Installing LSI CIM Providers for MegaRaid 8704ELP Local Controller on ESXi 5.0
I wanted to check the status of the local LSI controller in the vSphere Client. Going to the Health Status Tab and checking the Sensor information, I didn’t see any Storage Sensors:
LSI Local Controller
Checking out the model of the local controller I saw the following information on the ESXi host:
~ # esxcli storage core adapter list | grep vmhba0
vmhba0 megaraid_sas link-n/a unknown.vmhba0 (0:4:0.0) LSI / Symbios Logic LSI MegaRAID SAS 1078 Controller
Checking out the information about one of the local disks yielded a little bit information:
~ # esxcli storage core device list -d naa.600605b001f819701a2d10d113694cbf
naa.600605b001f819701a2d10d113694cbf
Display Name: Local LSI Disk (naa.600605b001f819701a2d10d113694cbf)
Has Settable Display Name: true
Size: 569344
Device Type: Direct-Access
Multipath Plugin: NMP
Devfs Path: /vmfs/devices/disks/naa.600605b001f819701a2d10d113694cbf
Vendor: LSI
Model: MegaRAID 8704ELP
Revision: 1.40
SCSI Level: 5
Is Pseudo: false
Status: on
Is RDM Capable: false
Is Local: true
Is Removable: false
Is SSD: false
Is Offline: false
Is Perennially Reserved: false
Thin Provisioning Status: unknown
Attached Filters:
VAAI Status: unsupported
Other UIDs: vml.0200000000600605b001f819701a2d10d113694cbf4d6567615241
So the LSI MegaRAID SAS 1078 Controller is basically the same thing as the MegaRAID 8704ELP Model.
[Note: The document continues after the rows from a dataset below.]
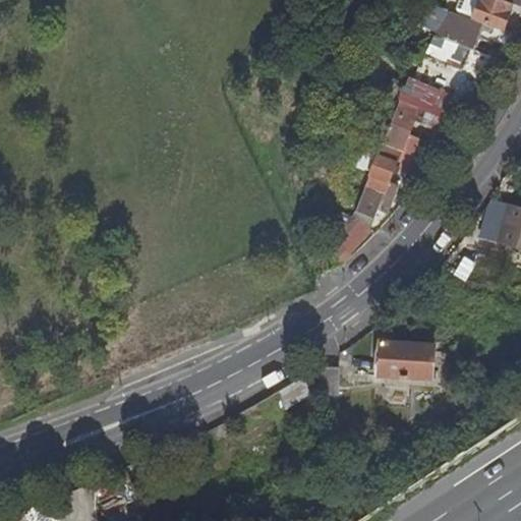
[(467,0),(460,0),(452,12),(479,23),(503,32),(513,4),(501,0),(478,0),(477,4),(467,0)]
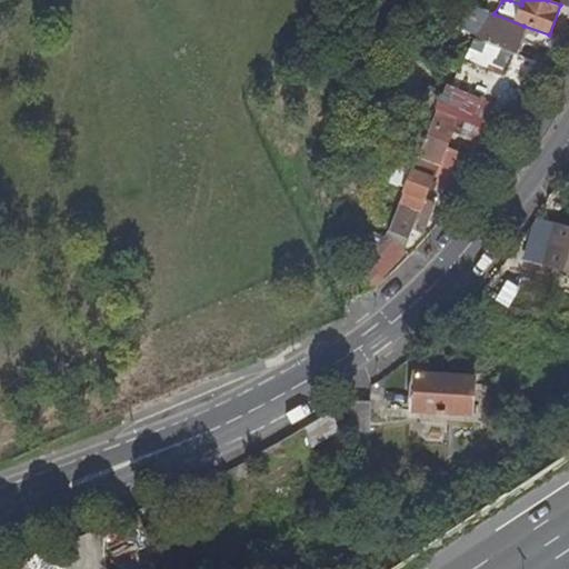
[(493,13),(473,42),(511,58),(517,43),(523,26),(493,13)]
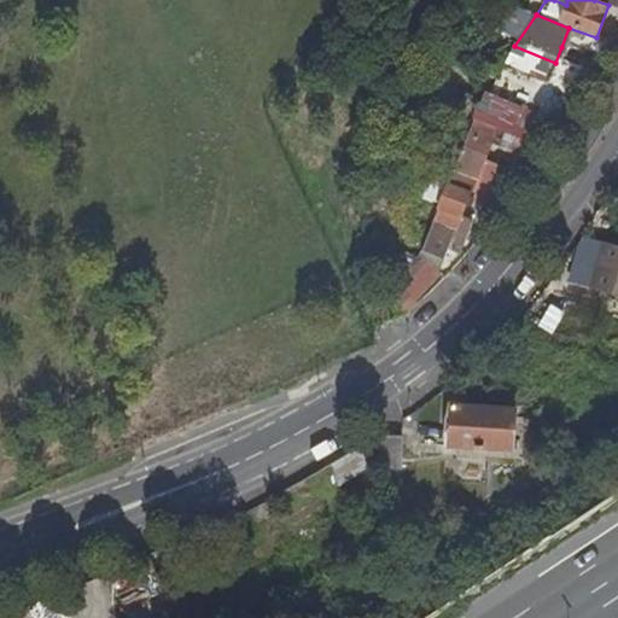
[(587,51),(599,56),(608,41),(596,38),(569,28),(561,47),(567,50),(584,56),(587,51)]
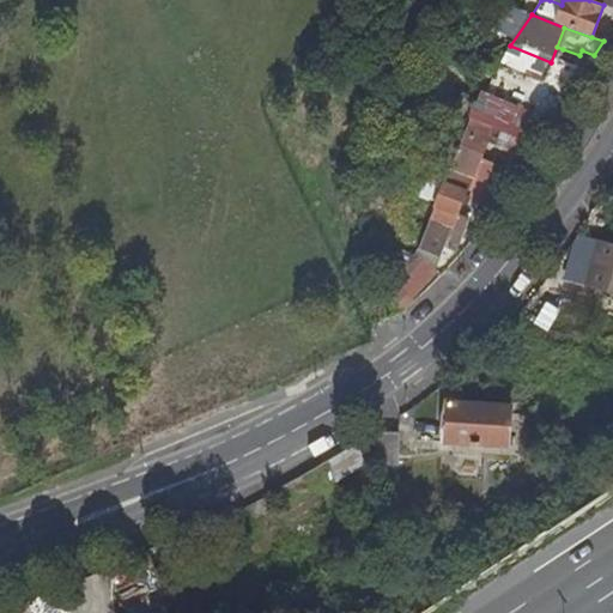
[(487,78),(486,83),(557,109),(581,74),(557,64),(551,62),(510,46),(487,78)]
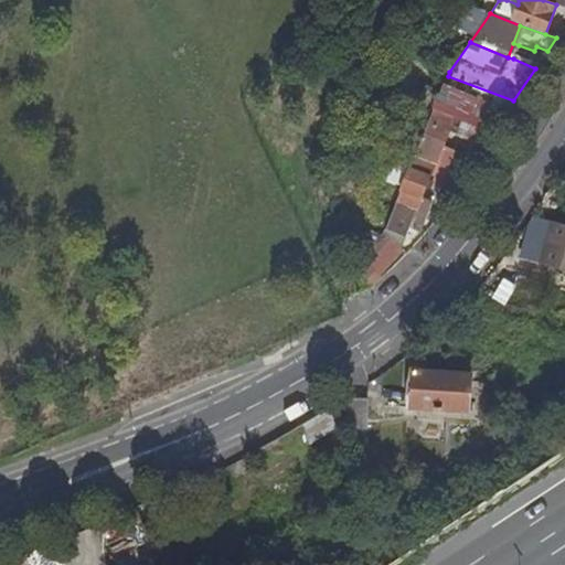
[(513,43),(508,57),(513,59),(519,45),(513,43)]
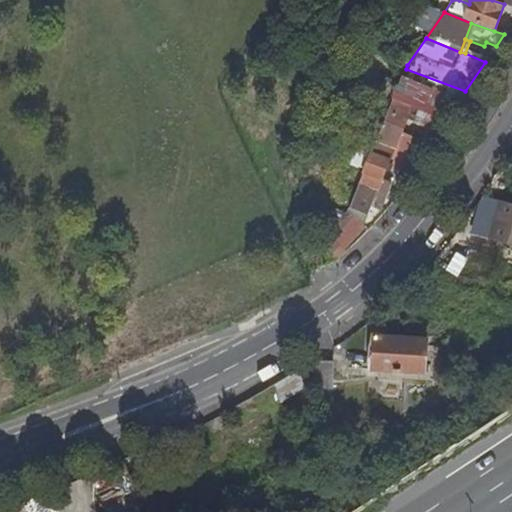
[(406,69),(393,100),(447,118),(465,91),(406,69)]
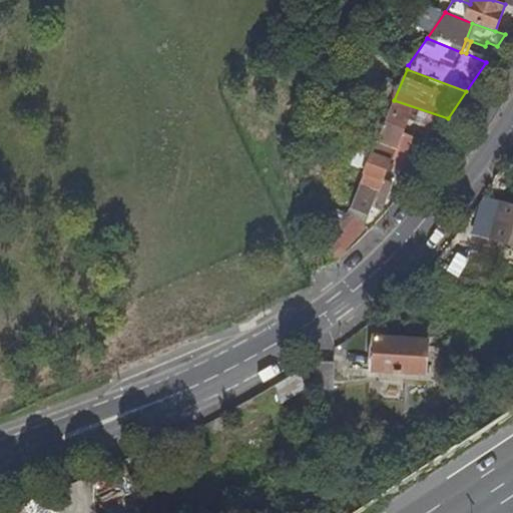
[(394,100),(377,143),(395,149),(396,149),(396,147),(408,151),(413,138),(401,134),(407,120),(439,133),(448,118),(394,100)]
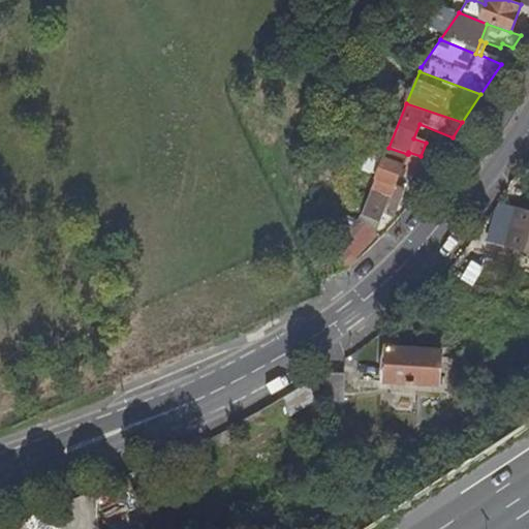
[(402,165),(428,176),(436,163),(408,154),(407,154),(389,148),(361,214),(379,222),(402,165)]
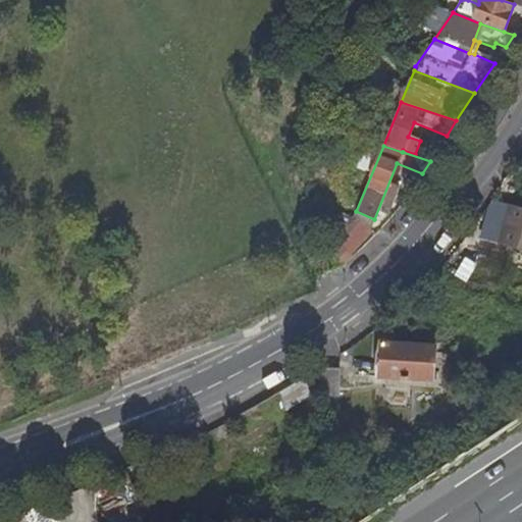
[(521,206),(513,204),(501,242),(521,249),(521,206)]
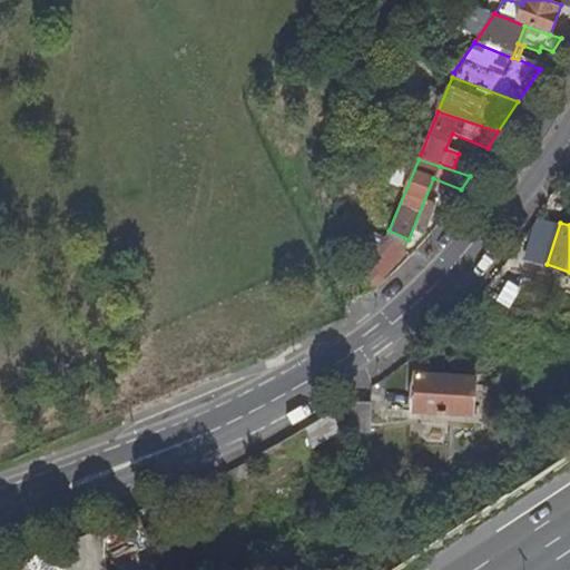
[(472,416),(474,379),(416,374),(413,411),(472,416)]
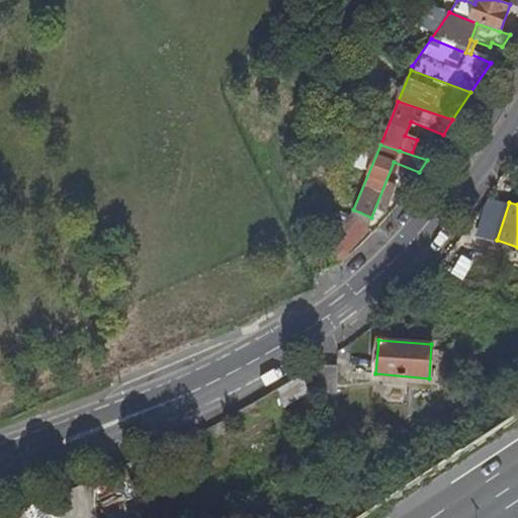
[(335,364),(320,363),(319,364),(317,393),(333,393),(335,364)]
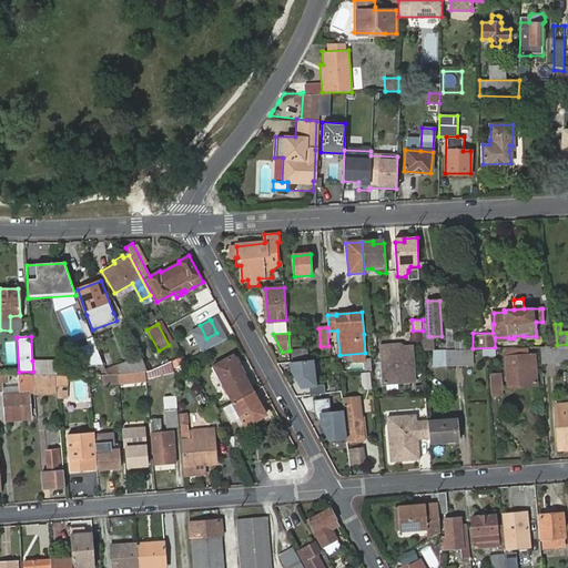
[(455,338),(455,347),(468,348),(468,338),(455,338)]
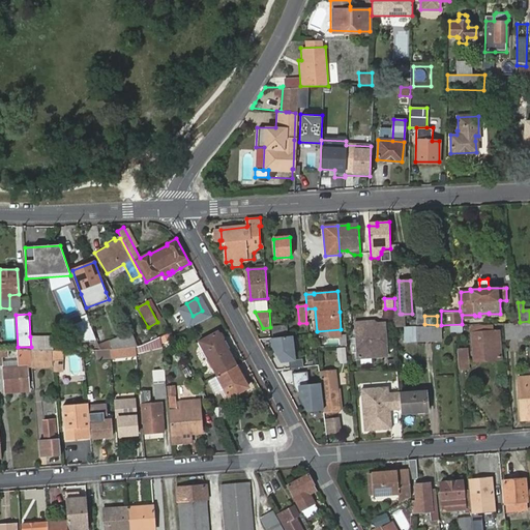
[(518,322),(505,322),(506,340),(529,339),(529,321),(520,322),(518,322)]
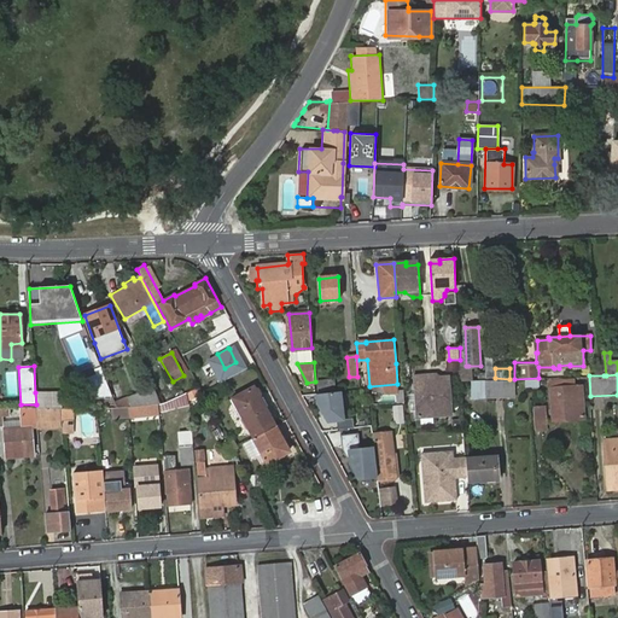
[(425,377),(415,377),(418,418),(452,415),(449,378),(439,379),(436,375),(431,375),(431,378),(426,379),(425,377)]
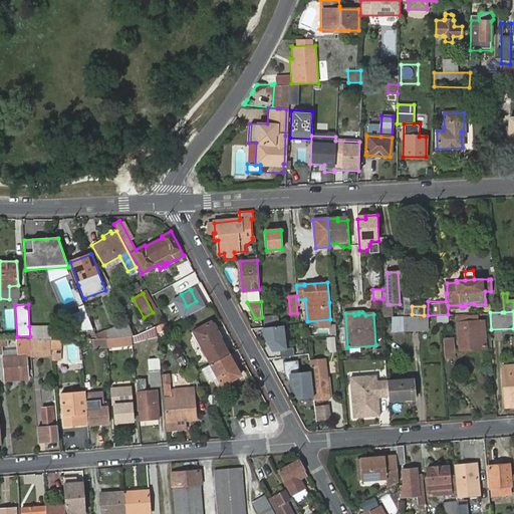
[(459,315),(460,340),(471,339),(472,348),(485,347),(484,318),(478,318),(477,314),(459,315)]
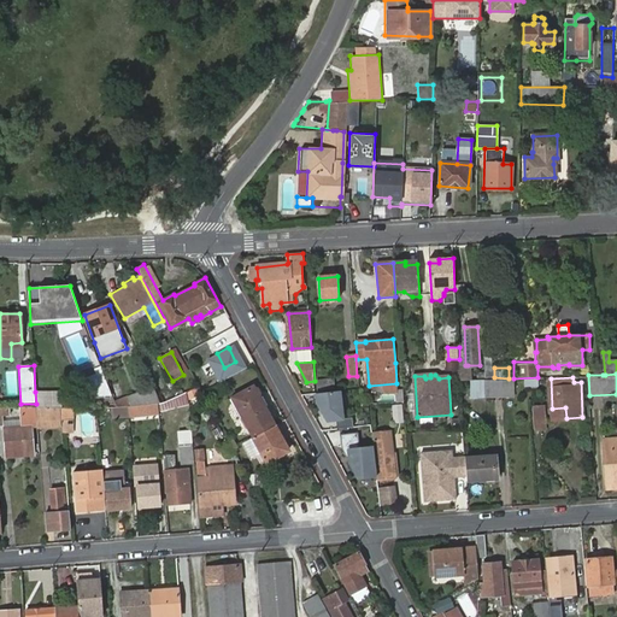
[(497,378),(486,378),(486,383),(487,398),(505,397),(504,378),(497,378)]
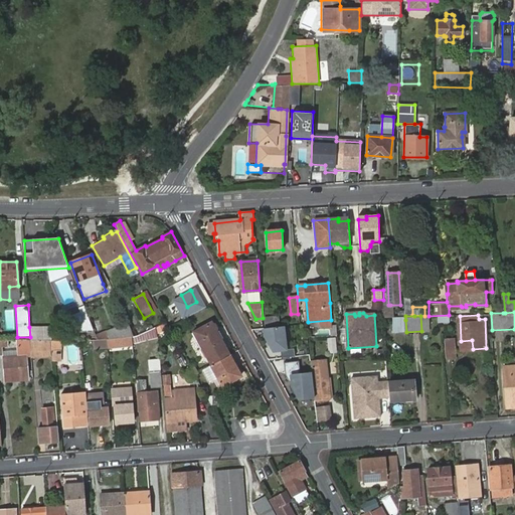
[(428,316),(420,316),(421,331),(430,330),(428,316)]
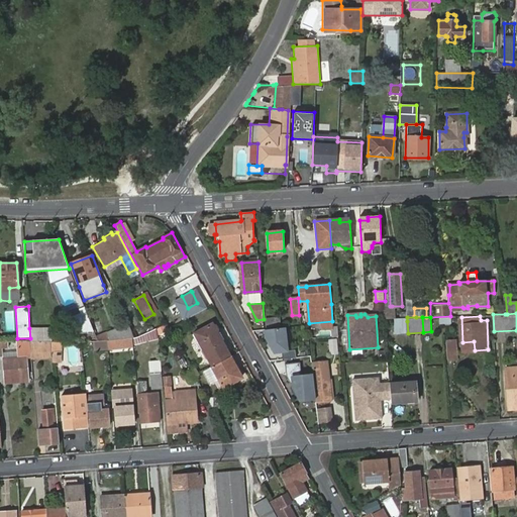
[(281,318),(264,319),(265,328),(282,326),(281,318)]
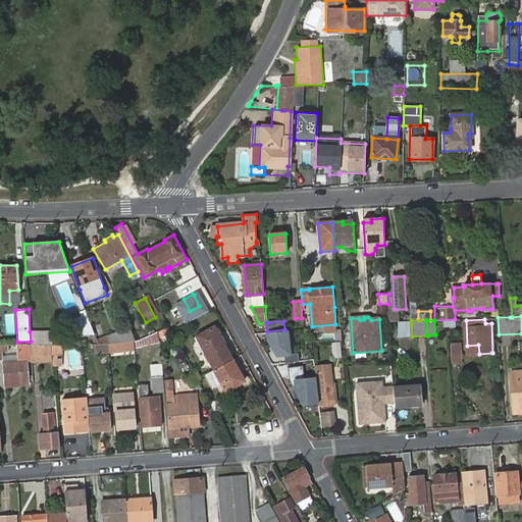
[(412,336),(411,324),(399,325),(400,336),(412,336)]
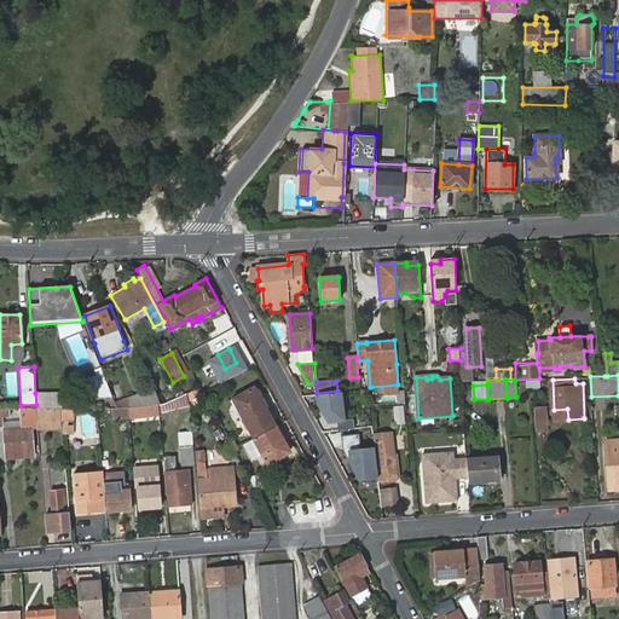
[(158,404),(161,404),(154,387),(128,397),(132,408),(158,404)]
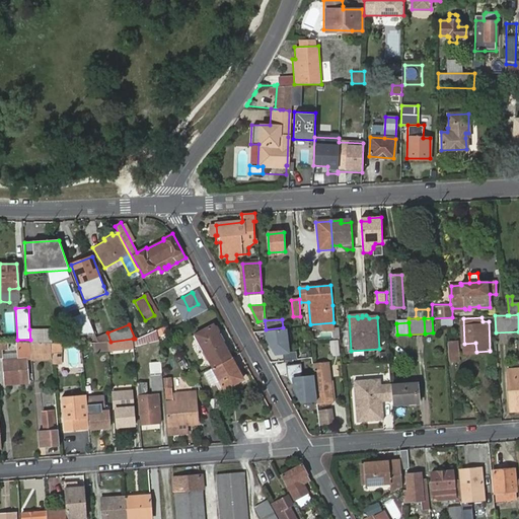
[(168,325),(157,328),(159,336),(170,332),(168,325)]
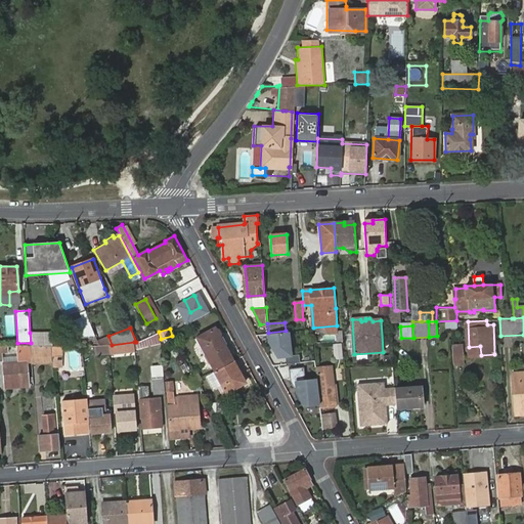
[(286,331),(268,333),(268,342),(276,357),(285,356),(286,363),(300,361),(299,354),(291,355),(288,332),(286,331)]
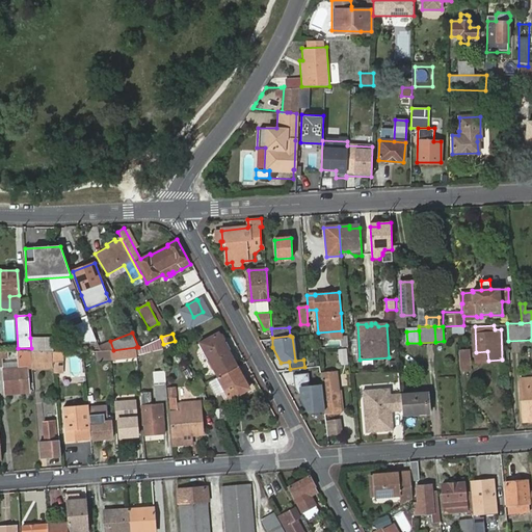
[(51,338),(30,338),(31,348),(32,369),(53,368),(52,350),(51,338)]
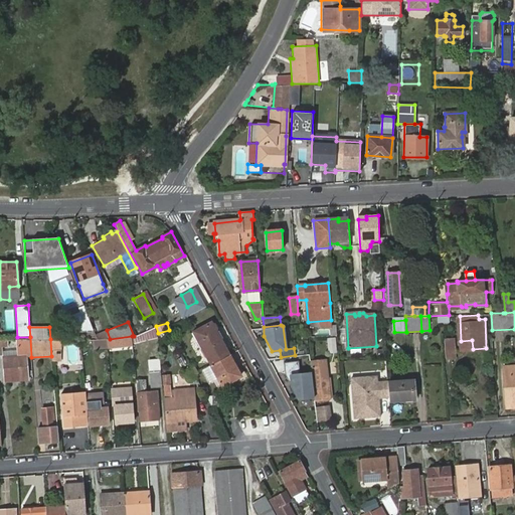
[(214,361),(231,353),(217,329),(199,339),(212,362),(214,361)]
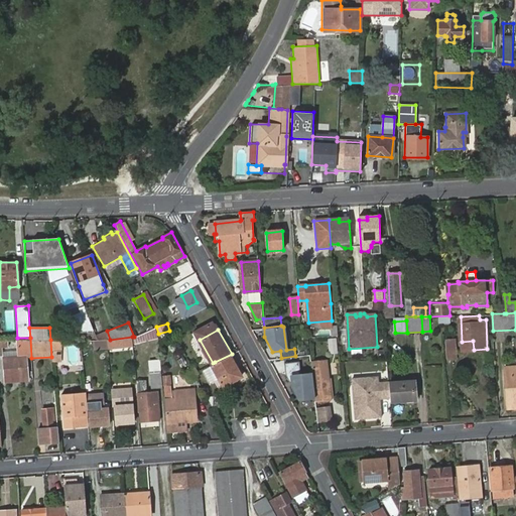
[(110,340),(107,340),(108,348),(127,346),(128,357),(134,357),(132,337),(110,340)]
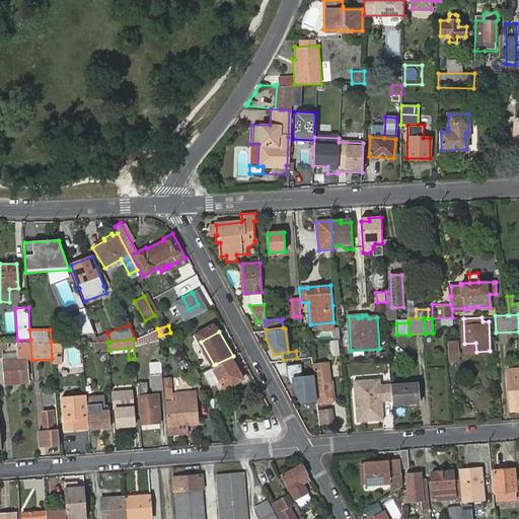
[(339,340),(330,341),(332,358),(341,357),(339,340)]
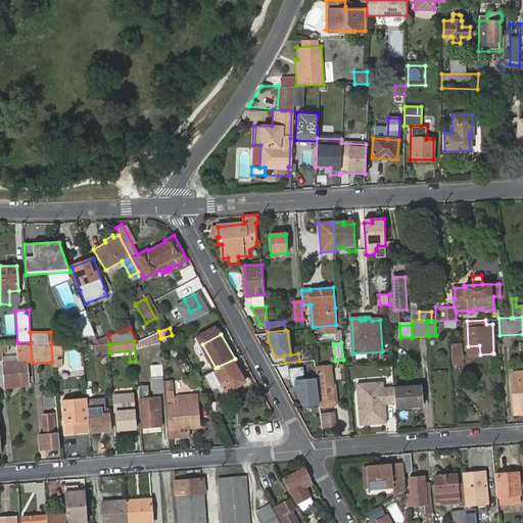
[(61,345),(51,344),(52,362),(53,367),(63,367),(61,345)]
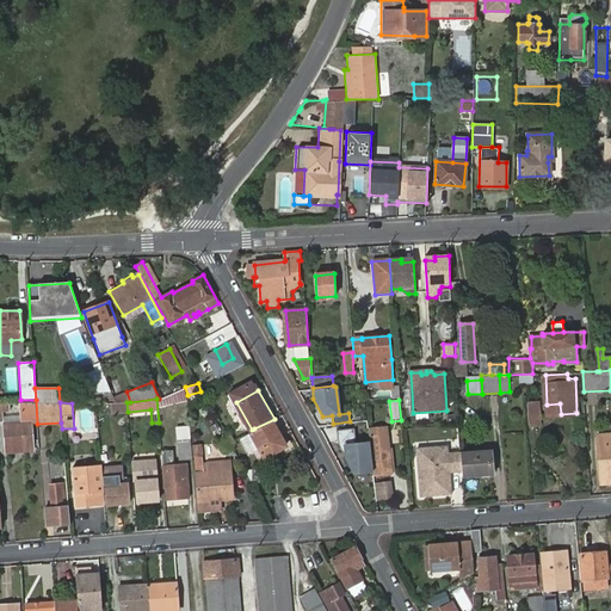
[(536,402),(528,402),(529,421),(537,420),(536,402)]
Apparently the Dell Perc 5i does similar re-branding, more on that at Using Perc 5i with ESXi 5.
Getting LSI CIM Providers
Checking out the LSI site for that card, there was no CIM providers:
It only had the MegaCLI tool for VMware. I ran into a couple of site and they actually used older CIM providers which worked out:
So I downloaded VMWare SMIS Provider VIB - 5.4 and then installed the file.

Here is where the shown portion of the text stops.